= PROBLEM TO SOLVE =
Show each line of the records in which the word "ceramic" occurs.

= DATASET =
=======

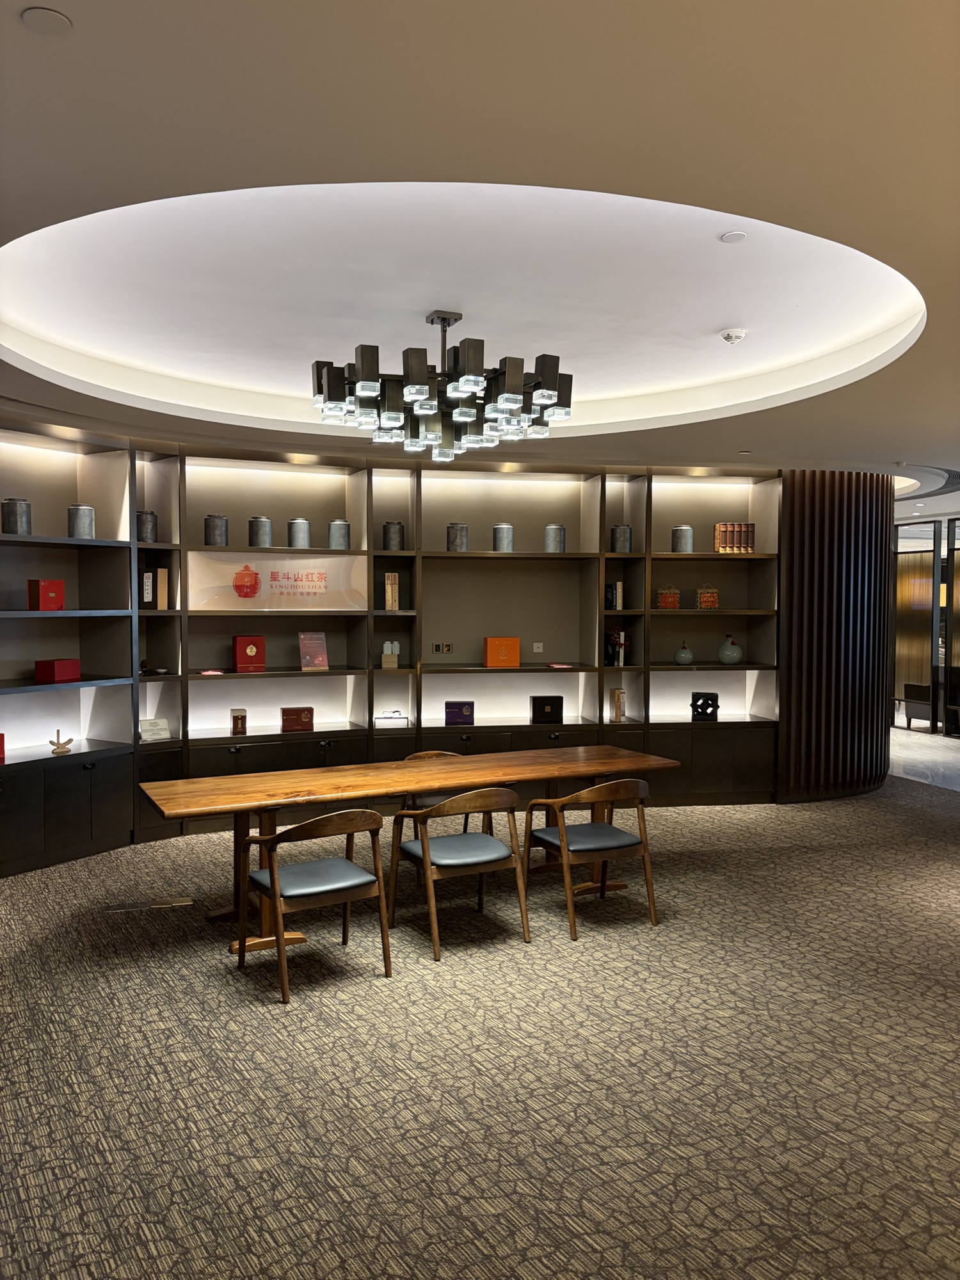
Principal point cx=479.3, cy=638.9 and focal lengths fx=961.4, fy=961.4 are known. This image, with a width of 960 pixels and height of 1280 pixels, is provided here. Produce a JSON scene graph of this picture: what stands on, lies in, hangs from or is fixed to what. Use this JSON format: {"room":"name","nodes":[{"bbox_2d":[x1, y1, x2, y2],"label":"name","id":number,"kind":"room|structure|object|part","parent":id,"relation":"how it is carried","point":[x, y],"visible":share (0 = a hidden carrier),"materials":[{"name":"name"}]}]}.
{"room":"lobby","nodes":[
{"label":"lobby","id":0,"kind":"room"},
{"bbox_2d":[0,0,959,496],"label":"ceiling","id":1,"kind":"structure","parent":0,"point":[898,434],"materials":[{"name":"white paint"}]},
{"bbox_2d":[21,8,71,34],"label":"ceiling speaker","id":2,"kind":"object","parent":1,"relation":"attached to","point":[46,17],"visible":0.98,"materials":[{"name":"beige"}]},
{"bbox_2d":[309,306,574,464],"label":"chandelier","id":3,"kind":"object","parent":1,"relation":"hanging from","point":[510,396],"visible":0.99,"materials":[{"name":"metal"}]},
{"bbox_2d":[719,327,746,344],"label":"smoke detector","id":4,"kind":"object","parent":1,"relation":"attached to","point":[739,335],"visible":0.99,"materials":[{"name":"white plastic"}]},
{"bbox_2d":[720,229,746,242],"label":"ceiling speaker","id":5,"kind":"object","parent":1,"relation":"attached to","point":[731,237],"visible":0.97,"materials":[{"name":"white plastic"}]},
{"bbox_2d":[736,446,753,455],"label":"recessed downlight","id":6,"kind":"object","parent":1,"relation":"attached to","point":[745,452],"visible":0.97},
{"bbox_2d":[0,769,959,1279],"label":"carpet floor","id":7,"kind":"structure","parent":0,"point":[267,1015],"materials":[{"name":"carpet"}]},
{"bbox_2d":[101,896,192,912],"label":"floor socket","id":8,"kind":"object","parent":7,"relation":"in","point":[180,902],"visible":0.97,"materials":[{"name":"metal"}]},
{"bbox_2d":[236,808,391,1003],"label":"chair","id":9,"kind":"object","parent":7,"relation":"on","point":[272,875],"visible":0.99,"materials":[{"name":"brown wood"}]},
{"bbox_2d":[0,423,778,872],"label":"shelving unit","id":10,"kind":"object","parent":7,"relation":"on","point":[82,792],"visible":0.62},
{"bbox_2d":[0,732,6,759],"label":"red box","id":11,"kind":"object","parent":10,"relation":"on","point":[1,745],"visible":0.98,"materials":[{"name":"red"}]},
{"bbox_2d":[0,498,31,533],"label":"metal canister","id":12,"kind":"object","parent":10,"relation":"in","point":[14,512],"visible":0.96,"materials":[{"name":"silver metal"}]},
{"bbox_2d":[26,579,65,610],"label":"red box","id":13,"kind":"object","parent":10,"relation":"in","point":[43,606],"visible":0.99,"materials":[{"name":"red cardboard"}]},
{"bbox_2d":[34,658,80,682],"label":"red box","id":14,"kind":"object","parent":10,"relation":"in","point":[61,673],"visible":0.99,"materials":[{"name":"red cardboard"}]},
{"bbox_2d":[48,729,74,754],"label":"ornament","id":15,"kind":"object","parent":10,"relation":"on","point":[61,749],"visible":0.99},
{"bbox_2d":[67,503,95,537],"label":"metal canister","id":16,"kind":"object","parent":10,"relation":"in","point":[80,525],"visible":0.96,"materials":[{"name":"metal"}]},
{"bbox_2d":[136,510,157,541],"label":"metal canister","id":17,"kind":"object","parent":10,"relation":"in","point":[146,517],"visible":0.82,"materials":[{"name":"metal"}]},
{"bbox_2d":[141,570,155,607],"label":"book","id":18,"kind":"object","parent":10,"relation":"in","point":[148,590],"visible":0.93,"materials":[{"name":"paper"}]},
{"bbox_2d":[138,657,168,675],"label":"figurine","id":19,"kind":"object","parent":10,"relation":"in","point":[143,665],"visible":0.81,"materials":[{"name":"black"}]},
{"bbox_2d":[138,717,170,740],"label":"plaque","id":20,"kind":"object","parent":10,"relation":"in","point":[154,729],"visible":0.98,"materials":[{"name":"white"}]},
{"bbox_2d":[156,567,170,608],"label":"book","id":21,"kind":"object","parent":10,"relation":"in","point":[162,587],"visible":0.97,"materials":[{"name":"paper"}]},
{"bbox_2d":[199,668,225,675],"label":"red booklet","id":22,"kind":"object","parent":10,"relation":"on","point":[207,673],"visible":0.98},
{"bbox_2d":[203,513,228,545],"label":"metal canister","id":23,"kind":"object","parent":10,"relation":"in","point":[214,541],"visible":0.99,"materials":[{"name":"metal"}]},
{"bbox_2d":[229,707,247,734],"label":"box","id":24,"kind":"object","parent":10,"relation":"in","point":[235,724],"visible":0.99,"materials":[{"name":"brown"}]},
{"bbox_2d":[232,635,266,671],"label":"red box","id":25,"kind":"object","parent":10,"relation":"in","point":[251,651],"visible":0.99,"materials":[{"name":"red cardboard"}]},
{"bbox_2d":[247,515,272,547],"label":"metal canister","id":26,"kind":"object","parent":10,"relation":"in","point":[256,520],"visible":0.99,"materials":[{"name":"silver metal"}]},
{"bbox_2d":[188,553,367,610],"label":"sign","id":27,"kind":"object","parent":10,"relation":"attached to","point":[280,579],"visible":0.97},
{"bbox_2d":[280,706,314,731],"label":"red box","id":28,"kind":"object","parent":10,"relation":"on","point":[283,713],"visible":0.99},
{"bbox_2d":[286,517,310,547],"label":"metal canister","id":29,"kind":"object","parent":10,"relation":"in","point":[294,523],"visible":0.99,"materials":[{"name":"silver metal"}]},
{"bbox_2d":[297,631,328,668],"label":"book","id":30,"kind":"object","parent":10,"relation":"in","point":[304,662],"visible":0.99,"materials":[{"name":"paper"}]},
{"bbox_2d":[328,519,350,549],"label":"metal canister","id":31,"kind":"object","parent":10,"relation":"in","point":[336,523],"visible":0.98,"materials":[{"name":"silver metal"}]},
{"bbox_2d":[380,641,400,668],"label":"box","id":32,"kind":"object","parent":10,"relation":"in","point":[383,665],"visible":0.99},
{"bbox_2d":[373,709,408,726],"label":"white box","id":33,"kind":"object","parent":10,"relation":"in","point":[386,716],"visible":0.99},
{"bbox_2d":[383,571,400,610],"label":"book","id":34,"kind":"object","parent":10,"relation":"in","point":[394,606],"visible":0.99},
{"bbox_2d":[382,519,403,550],"label":"metal canister","id":35,"kind":"object","parent":10,"relation":"in","point":[388,525],"visible":0.98,"materials":[{"name":"metal"}]},
{"bbox_2d":[432,641,453,653],"label":"wall socket","id":36,"kind":"object","parent":10,"relation":"attached to","point":[439,646],"visible":0.98,"materials":[{"name":"metal"}]},
{"bbox_2d":[446,522,469,551],"label":"metal canister","id":37,"kind":"object","parent":10,"relation":"in","point":[454,539],"visible":0.97,"materials":[{"name":"metal"}]},
{"bbox_2d":[444,700,474,724],"label":"purple box","id":38,"kind":"object","parent":10,"relation":"in","point":[457,716],"visible":0.99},
{"bbox_2d":[483,636,520,666],"label":"orange box","id":39,"kind":"object","parent":10,"relation":"on","point":[489,651],"visible":0.99,"materials":[{"name":"orange cardboard"}]},
{"bbox_2d":[492,522,514,551],"label":"metal canister","id":40,"kind":"object","parent":10,"relation":"in","point":[505,536],"visible":0.98,"materials":[{"name":"silver metal"}]},
{"bbox_2d":[531,641,543,652],"label":"wall socket","id":41,"kind":"object","parent":10,"relation":"attached to","point":[536,649],"visible":0.98,"materials":[{"name":"white plastic"}]},
{"bbox_2d":[529,695,563,722],"label":"black box","id":42,"kind":"object","parent":10,"relation":"on","point":[534,711],"visible":0.99,"materials":[{"name":"black cardboard"}]},
{"bbox_2d":[544,523,565,551],"label":"metal canister","id":43,"kind":"object","parent":10,"relation":"in","point":[557,530],"visible":0.98,"materials":[{"name":"metal"}]},
{"bbox_2d":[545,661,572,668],"label":"red booklet","id":44,"kind":"object","parent":10,"relation":"on","point":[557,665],"visible":0.98,"materials":[{"name":"red paper"}]},
{"bbox_2d":[604,579,624,609],"label":"book","id":45,"kind":"object","parent":10,"relation":"in","point":[618,595],"visible":0.98,"materials":[{"name":"paper"}]},
{"bbox_2d":[604,628,630,665],"label":"book row","id":46,"kind":"object","parent":10,"relation":"in","point":[621,635],"visible":0.96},
{"bbox_2d":[610,688,626,721],"label":"book","id":47,"kind":"object","parent":10,"relation":"in","point":[618,695],"visible":0.99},
{"bbox_2d":[609,523,632,552],"label":"metal canister","id":48,"kind":"object","parent":10,"relation":"in","point":[621,539],"visible":0.97,"materials":[{"name":"metal"}]},
{"bbox_2d":[655,585,680,608],"label":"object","id":49,"kind":"object","parent":10,"relation":"in","point":[663,595],"visible":0.98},
{"bbox_2d":[671,524,694,552],"label":"metal canister","id":50,"kind":"object","parent":10,"relation":"in","point":[681,530],"visible":0.98,"materials":[{"name":"metal"}]},
{"bbox_2d":[673,642,694,664],"label":"green vase","id":51,"kind":"object","parent":10,"relation":"in","point":[681,655],"visible":1,"materials":[{"name":"green ceramic"}]},
{"bbox_2d":[690,691,719,720],"label":"decorative sculpture","id":52,"kind":"object","parent":10,"relation":"in","point":[715,716],"visible":0.99,"materials":[{"name":"black"}]},
{"bbox_2d":[695,586,719,608],"label":"box","id":53,"kind":"object","parent":10,"relation":"in","point":[713,598],"visible":0.97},
{"label":"lower cabinets","id":54,"kind":"part","parent":10,"relation":"part of","materials":[{"name":"black wood"}]},
{"bbox_2d":[716,632,742,663],"label":"green vase","id":55,"kind":"object","parent":10,"relation":"in","point":[734,655],"visible":1,"materials":[{"name":"green ceramic"}]},
{"bbox_2d":[712,521,755,552],"label":"book row","id":56,"kind":"object","parent":10,"relation":"in","point":[718,547],"visible":0.91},
{"bbox_2d":[138,744,683,954],"label":"dining table","id":57,"kind":"object","parent":7,"relation":"on","point":[581,772],"visible":0.87,"materials":[{"name":"brown wood"}]},
{"bbox_2d":[401,746,484,841],"label":"chair","id":58,"kind":"object","parent":7,"relation":"on","point":[431,754],"visible":0.18,"materials":[{"name":"brown wood"}]},
{"bbox_2d":[384,787,528,961],"label":"chair","id":59,"kind":"object","parent":7,"relation":"on","point":[494,845],"visible":0.99,"materials":[{"name":"brown wood"}]},
{"bbox_2d":[525,780,659,938],"label":"chair","id":60,"kind":"object","parent":7,"relation":"on","point":[613,843],"visible":0.99,"materials":[{"name":"brown wood"}]},
{"bbox_2d":[775,469,892,802],"label":"slatted wall","id":61,"kind":"structure","parent":0,"point":[792,660],"materials":[{"name":"brown wood"}]},
{"bbox_2d":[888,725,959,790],"label":"tile floor","id":62,"kind":"structure","parent":0,"point":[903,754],"materials":[{"name":"grey stone"}]},
{"bbox_2d":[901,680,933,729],"label":"armchair","id":63,"kind":"object","parent":62,"relation":"on","point":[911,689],"visible":0.68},
{"bbox_2d":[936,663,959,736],"label":"armchair","id":64,"kind":"object","parent":62,"relation":"on","point":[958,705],"visible":0.76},
{"bbox_2d":[893,515,959,735],"label":"glass partition wall","id":65,"kind":"structure","parent":0,"point":[898,651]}
]}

=======

= ANSWER FOR THIS EXERCISE =
{"bbox_2d":[673,642,694,664],"label":"green vase","id":51,"kind":"object","parent":10,"relation":"in","point":[681,655],"visible":1,"materials":[{"name":"green ceramic"}]},
{"bbox_2d":[716,632,742,663],"label":"green vase","id":55,"kind":"object","parent":10,"relation":"in","point":[734,655],"visible":1,"materials":[{"name":"green ceramic"}]},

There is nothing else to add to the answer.